Hallmark Guide
Mix.install([
{:hallmark, "~> 0.1.0"},
{:exla, "~> 0.9"}
])
Loading the model
Hallmark uses Vectara’s HHEM (Hallucination Evaluation Model), a fine-tuned FLAN-T5-base that runs entirely locally. The first call downloads ~440MB of weights from HuggingFace, then everything is cached.
{:ok, model} = Hallmark.load(compiler: EXLA)
Scoring a single pair
score/3 takes a premise (source text) and a hypothesis (text to check), returning a float from 0.0 (hallucinated) to 1.0 (consistent).
# The hypothesis follows from the premise
{:ok, score} = Hallmark.score(model, "I am in California", "I am in United States.")

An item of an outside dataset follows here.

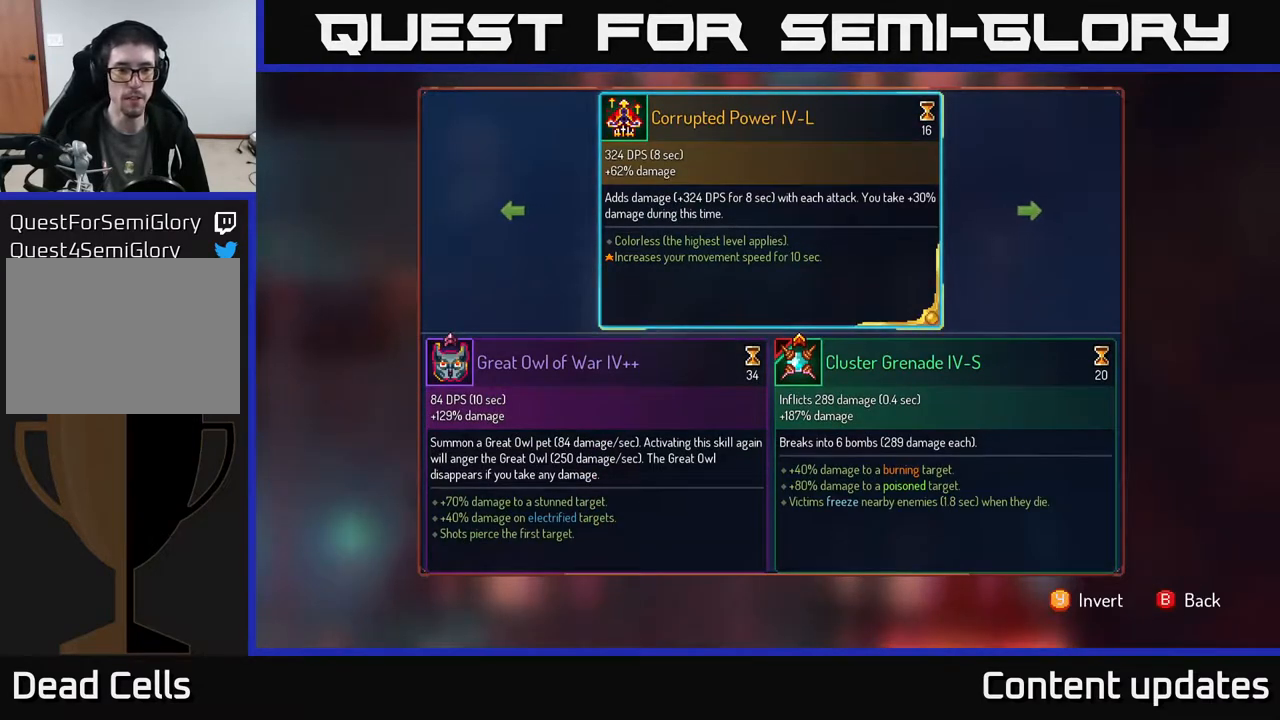
{"buttons": [], "left_stick": "center", "right_stick": "center", "events": []}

IO.puts("Score: #{score}")
# The hypothesis contradicts the premise
{:ok, score} =
Hallmark.score(
model,
"The capital of France is Berlin.",
"The capital of France is Paris."
)
IO.puts("Score: #{score}")
Getting a label
If you just need a :consistent or :hallucinated verdict, use evaluate/3. The default threshold is 0.5.
{:ok, label} = Hallmark.evaluate(model, "I am in California", "I am in United States.")
IO.puts("Label: #{label}")
# You can set a stricter threshold
{:ok, label} =
Hallmark.evaluate(
model,
"I am in California",
"I am in United States.",
threshold: 0.8
)
IO.puts("Label with 0.8 threshold: #{label}")
Batch scoring
For multiple pairs at once, score_batch/2 is more efficient than calling score/3 in a loop since it runs a single forward pass through the model.
pairs = [
{"I am in California", "I am in United States."},
{"I am in United States", "I am in California."},
{"A person on a horse jumps over a broken down airplane.", "A person is outdoors, on a horse."},
{"Mark Wahlberg was a fan of Manny.", "Manny was a fan of Mark Wahlberg."}
]
{:ok, scores} = Hallmark.score_batch(model, pairs)
Enum.zip(pairs, scores)
|> Enum.each(fn {{premise, hypothesis}, score} ->
label = if score >= 0.5, do: "consistent", else: "hallucinated"
IO.puts("#{label} (#{Float.round(score, 3)})")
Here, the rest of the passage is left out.